= Task item =
Give the records below again in full, exactly as written, but without any images.
* * * * * * *
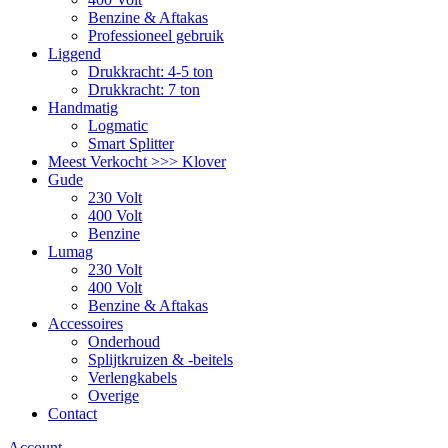
Benzine & Aftakas
Professioneel gebruik
Liggend
Drukkracht: 4-5 ton
Drukkracht: 7 ton
Handmatig
Logmatic
Smart Splitter
Meest Verkocht >>> Klover
Gude
230 Volt
400 Volt
Benzine
Lumag
230 Volt
400 Volt
Benzine & Aftakas
Accessoires
Onderhoud
Splijtkruizen & -beitels
Verlengkabels
Overige
Contact
Account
* * * * * * *
= Response to the exercise =
Benzine & Aftakas
Professioneel gebruik
Liggend
Drukkracht: 4-5 ton
Drukkracht: 7 ton
Handmatig
Logmatic
Smart Splitter
Meest Verkocht >>> Klover
Gude
230 Volt
400 Volt
Benzine
Lumag
230 Volt
400 Volt
Benzine & Aftakas
Accessoires
Onderhoud
Splijtkruizen & -beitels
Verlengkabels
Overige
Contact
Account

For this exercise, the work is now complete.